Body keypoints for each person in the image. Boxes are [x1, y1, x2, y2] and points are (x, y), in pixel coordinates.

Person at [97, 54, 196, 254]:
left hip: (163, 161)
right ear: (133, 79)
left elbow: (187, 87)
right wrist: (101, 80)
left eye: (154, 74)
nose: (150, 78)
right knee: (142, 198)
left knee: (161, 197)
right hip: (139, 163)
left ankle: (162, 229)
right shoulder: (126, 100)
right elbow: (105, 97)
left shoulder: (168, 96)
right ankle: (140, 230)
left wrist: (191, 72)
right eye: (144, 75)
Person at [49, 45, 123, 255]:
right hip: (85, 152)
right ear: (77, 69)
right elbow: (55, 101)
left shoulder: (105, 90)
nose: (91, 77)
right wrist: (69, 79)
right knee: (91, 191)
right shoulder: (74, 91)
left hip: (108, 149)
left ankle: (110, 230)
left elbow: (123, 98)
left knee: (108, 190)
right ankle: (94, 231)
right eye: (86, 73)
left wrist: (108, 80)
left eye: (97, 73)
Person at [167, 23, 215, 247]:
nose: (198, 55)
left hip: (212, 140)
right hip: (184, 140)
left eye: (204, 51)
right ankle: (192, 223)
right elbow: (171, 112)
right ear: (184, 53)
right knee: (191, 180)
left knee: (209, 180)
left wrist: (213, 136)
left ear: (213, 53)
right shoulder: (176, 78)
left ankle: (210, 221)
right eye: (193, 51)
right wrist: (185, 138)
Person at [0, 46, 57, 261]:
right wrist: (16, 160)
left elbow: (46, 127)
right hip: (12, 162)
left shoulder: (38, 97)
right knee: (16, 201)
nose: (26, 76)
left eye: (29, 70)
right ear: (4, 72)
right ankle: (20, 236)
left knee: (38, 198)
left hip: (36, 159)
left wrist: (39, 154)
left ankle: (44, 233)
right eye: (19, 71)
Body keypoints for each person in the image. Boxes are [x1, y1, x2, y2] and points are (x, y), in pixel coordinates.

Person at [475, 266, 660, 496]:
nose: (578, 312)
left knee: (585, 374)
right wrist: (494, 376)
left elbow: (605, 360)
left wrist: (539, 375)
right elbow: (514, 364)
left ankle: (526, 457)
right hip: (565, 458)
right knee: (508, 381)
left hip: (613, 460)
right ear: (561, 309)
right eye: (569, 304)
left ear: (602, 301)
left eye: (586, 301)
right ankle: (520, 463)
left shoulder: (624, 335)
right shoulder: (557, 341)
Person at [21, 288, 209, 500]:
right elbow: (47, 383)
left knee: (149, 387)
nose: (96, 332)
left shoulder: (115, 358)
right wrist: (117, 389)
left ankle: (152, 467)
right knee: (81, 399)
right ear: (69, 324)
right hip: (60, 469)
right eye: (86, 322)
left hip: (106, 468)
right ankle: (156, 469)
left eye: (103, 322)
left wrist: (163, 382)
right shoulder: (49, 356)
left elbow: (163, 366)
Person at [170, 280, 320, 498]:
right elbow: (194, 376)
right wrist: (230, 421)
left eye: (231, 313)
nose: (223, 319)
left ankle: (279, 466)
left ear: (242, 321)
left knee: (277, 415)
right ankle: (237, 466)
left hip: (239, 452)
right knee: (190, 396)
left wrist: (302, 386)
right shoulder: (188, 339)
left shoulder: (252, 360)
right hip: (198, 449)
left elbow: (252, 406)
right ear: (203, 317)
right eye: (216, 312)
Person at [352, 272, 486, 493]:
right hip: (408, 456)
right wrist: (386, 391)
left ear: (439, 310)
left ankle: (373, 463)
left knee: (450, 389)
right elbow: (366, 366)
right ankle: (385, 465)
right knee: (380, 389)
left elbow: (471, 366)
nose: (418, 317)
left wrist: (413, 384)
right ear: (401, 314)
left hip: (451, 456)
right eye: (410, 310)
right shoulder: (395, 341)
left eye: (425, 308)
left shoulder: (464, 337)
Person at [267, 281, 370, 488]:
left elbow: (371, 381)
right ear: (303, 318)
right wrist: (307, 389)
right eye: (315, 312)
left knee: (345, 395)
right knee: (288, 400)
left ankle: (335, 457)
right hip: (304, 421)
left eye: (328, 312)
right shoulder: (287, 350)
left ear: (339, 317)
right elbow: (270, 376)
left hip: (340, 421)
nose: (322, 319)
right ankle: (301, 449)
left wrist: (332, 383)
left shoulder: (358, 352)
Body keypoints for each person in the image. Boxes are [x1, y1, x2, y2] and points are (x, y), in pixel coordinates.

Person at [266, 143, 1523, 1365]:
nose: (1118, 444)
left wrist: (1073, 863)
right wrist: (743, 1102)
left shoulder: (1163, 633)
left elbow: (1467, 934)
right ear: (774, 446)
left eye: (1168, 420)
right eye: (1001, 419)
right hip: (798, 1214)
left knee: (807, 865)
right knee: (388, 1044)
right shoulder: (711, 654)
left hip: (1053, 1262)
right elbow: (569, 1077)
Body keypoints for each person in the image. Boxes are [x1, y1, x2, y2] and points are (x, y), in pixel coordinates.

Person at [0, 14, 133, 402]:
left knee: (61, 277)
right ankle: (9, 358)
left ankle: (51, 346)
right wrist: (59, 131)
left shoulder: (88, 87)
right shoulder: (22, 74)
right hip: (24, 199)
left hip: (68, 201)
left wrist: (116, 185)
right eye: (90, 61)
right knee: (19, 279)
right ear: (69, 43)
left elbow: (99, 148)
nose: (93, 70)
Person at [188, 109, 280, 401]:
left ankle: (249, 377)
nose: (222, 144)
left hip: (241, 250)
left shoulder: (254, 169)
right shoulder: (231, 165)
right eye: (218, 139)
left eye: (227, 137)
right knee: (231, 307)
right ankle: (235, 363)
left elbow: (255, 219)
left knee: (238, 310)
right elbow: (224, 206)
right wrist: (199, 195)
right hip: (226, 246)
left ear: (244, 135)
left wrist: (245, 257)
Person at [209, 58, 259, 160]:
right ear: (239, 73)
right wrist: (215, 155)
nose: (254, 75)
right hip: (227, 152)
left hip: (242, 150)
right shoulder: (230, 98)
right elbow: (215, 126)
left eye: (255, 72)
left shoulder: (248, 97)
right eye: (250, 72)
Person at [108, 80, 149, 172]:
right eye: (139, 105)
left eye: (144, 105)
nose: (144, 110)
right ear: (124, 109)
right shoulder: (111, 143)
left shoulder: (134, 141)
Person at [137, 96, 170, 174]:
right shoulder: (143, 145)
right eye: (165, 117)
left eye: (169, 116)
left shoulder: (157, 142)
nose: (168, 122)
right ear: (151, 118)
————————
Task item — Please transcribe every entry above exactly as it appears.

Answer for this exercise —
Body keypoints for each person in the image. Boxes are [x1, y1, x2, y2] and points are (x, y), in pixel coordinates.

Person at [97, 54, 196, 254]:
left hip: (163, 161)
right ear: (133, 79)
left elbow: (187, 87)
right wrist: (101, 80)
left eye: (154, 74)
nose: (150, 78)
right knee: (142, 198)
left knee: (161, 197)
right hip: (139, 163)
left ankle: (162, 229)
right shoulder: (126, 100)
right elbow: (105, 97)
left shoulder: (168, 96)
right ankle: (140, 230)
left wrist: (191, 72)
right eye: (144, 75)
Person at [49, 45, 123, 255]:
right hip: (85, 152)
right ear: (77, 69)
right elbow: (55, 101)
left shoulder: (105, 90)
nose: (91, 77)
right wrist: (69, 79)
right knee: (91, 191)
right shoulder: (74, 91)
left hip: (108, 149)
left ankle: (110, 230)
left elbow: (123, 98)
left knee: (108, 190)
right ankle: (94, 231)
right eye: (86, 73)
left wrist: (108, 80)
left eye: (97, 73)
Person at [167, 23, 215, 247]:
nose: (198, 55)
left hip: (212, 140)
right hip: (184, 140)
left eye: (204, 51)
right ankle: (192, 223)
right elbow: (171, 112)
right ear: (184, 53)
right knee: (191, 180)
left knee: (209, 180)
left wrist: (213, 136)
left ear: (213, 53)
right shoulder: (176, 78)
left ankle: (210, 221)
right eye: (193, 51)
right wrist: (185, 138)
Person at [0, 46, 57, 261]:
right wrist: (16, 160)
left elbow: (46, 127)
right hip: (12, 162)
left shoulder: (38, 97)
right knee: (16, 201)
nose: (26, 76)
left eye: (29, 70)
right ear: (4, 72)
right ankle: (20, 236)
left knee: (38, 198)
left hip: (36, 159)
left wrist: (39, 154)
left ankle: (44, 233)
right eye: (19, 71)
Body keypoints for each person in the image. Boxes are [x1, y1, x2, y2] and points are (x, y), in pixel coordinates.

Person at [475, 266, 660, 496]:
nose: (578, 312)
left knee: (585, 374)
right wrist: (494, 376)
left elbow: (605, 360)
left wrist: (539, 375)
right elbow: (514, 364)
left ankle: (526, 457)
right hip: (565, 458)
right knee: (508, 381)
left hip: (613, 460)
right ear: (561, 309)
right eye: (569, 304)
left ear: (602, 301)
left eye: (586, 301)
right ankle: (520, 463)
left shoulder: (624, 335)
right shoulder: (557, 341)
Person at [21, 288, 209, 500]:
right elbow: (47, 383)
left knee: (149, 387)
nose: (96, 332)
left shoulder: (115, 358)
right wrist: (117, 389)
left ankle: (152, 467)
right knee: (81, 399)
right ear: (69, 324)
right hip: (60, 469)
right eye: (86, 322)
left hip: (106, 468)
right ankle: (156, 469)
left eye: (103, 322)
left wrist: (163, 382)
right shoulder: (49, 356)
left elbow: (163, 366)
Person at [170, 280, 320, 498]:
right elbow: (194, 376)
right wrist: (230, 421)
left eye: (231, 313)
nose: (223, 319)
left ankle: (279, 466)
left ear: (242, 321)
left knee: (277, 415)
right ankle: (237, 466)
left hip: (239, 452)
right knee: (190, 396)
left wrist: (302, 386)
right shoulder: (188, 339)
left shoulder: (252, 360)
right hip: (198, 449)
left elbow: (252, 406)
right ear: (203, 317)
right eye: (216, 312)
Person at [352, 272, 486, 493]:
right hip: (408, 456)
right wrist: (386, 391)
left ear: (439, 310)
left ankle: (373, 463)
left knee: (450, 389)
right elbow: (366, 366)
right ankle: (385, 465)
right knee: (380, 389)
left elbow: (471, 366)
nose: (418, 317)
left wrist: (413, 384)
right ear: (401, 314)
left hip: (451, 456)
right eye: (410, 310)
right shoulder: (395, 341)
left eye: (425, 308)
left shoulder: (464, 337)
Person at [267, 281, 370, 488]:
left elbow: (371, 381)
right ear: (303, 318)
right wrist: (307, 389)
right eye: (315, 312)
left knee: (345, 395)
right knee: (288, 400)
left ankle: (335, 457)
right hip: (304, 421)
left eye: (328, 312)
right shoulder: (287, 350)
left ear: (339, 317)
right elbow: (270, 376)
left hip: (340, 421)
nose: (322, 319)
right ankle: (301, 449)
left wrist: (332, 383)
left shoulder: (358, 352)
Body keypoints for each person in the image. Boxes are [x1, y1, x2, y2] and points are (x, y), in pixel coordinates.

Person at [266, 143, 1523, 1365]:
nose: (1118, 444)
left wrist: (1073, 863)
right wrist: (743, 1102)
left shoulder: (1163, 633)
left elbow: (1467, 934)
right ear: (774, 446)
left eye: (1168, 420)
right eye: (1001, 419)
right hip: (798, 1214)
left knee: (807, 865)
right knee: (388, 1044)
right shoulder: (711, 654)
left hip: (1053, 1262)
right elbow: (569, 1077)
Body keypoints for each person in the image. Boxes are [x1, y1, x2, y2] and points are (x, y), in pixel coordinates.

Person at [0, 14, 133, 402]:
left knee: (61, 277)
right ankle: (9, 358)
left ankle: (51, 346)
right wrist: (59, 131)
left shoulder: (88, 87)
right shoulder: (22, 74)
right hip: (24, 199)
left hip: (68, 201)
left wrist: (116, 185)
right eye: (90, 61)
right knee: (19, 279)
right ear: (69, 43)
left elbow: (99, 148)
nose: (93, 70)
Person at [188, 109, 280, 401]:
left ankle: (249, 377)
nose: (222, 144)
left hip: (241, 250)
left shoulder: (254, 169)
right shoulder: (231, 165)
right eye: (218, 139)
left eye: (227, 137)
right knee: (231, 307)
right ankle: (235, 363)
left elbow: (255, 219)
left knee: (238, 310)
right elbow: (224, 206)
right wrist: (199, 195)
right hip: (226, 246)
left ear: (244, 135)
left wrist: (245, 257)
Person at [209, 58, 259, 160]:
right ear: (239, 73)
right wrist: (215, 155)
nose: (254, 75)
right hip: (227, 152)
left hip: (242, 150)
right shoulder: (230, 98)
right elbow: (215, 126)
left eye: (255, 72)
left shoulder: (248, 97)
right eye: (250, 72)
Person at [108, 80, 149, 172]:
right eye: (139, 105)
left eye: (144, 105)
nose: (144, 110)
right ear: (124, 109)
right shoulder: (111, 143)
left shoulder: (134, 141)
Person at [137, 96, 170, 174]:
right shoulder: (143, 145)
right eye: (165, 117)
left eye: (169, 116)
left shoulder: (157, 142)
nose: (168, 122)
right ear: (151, 118)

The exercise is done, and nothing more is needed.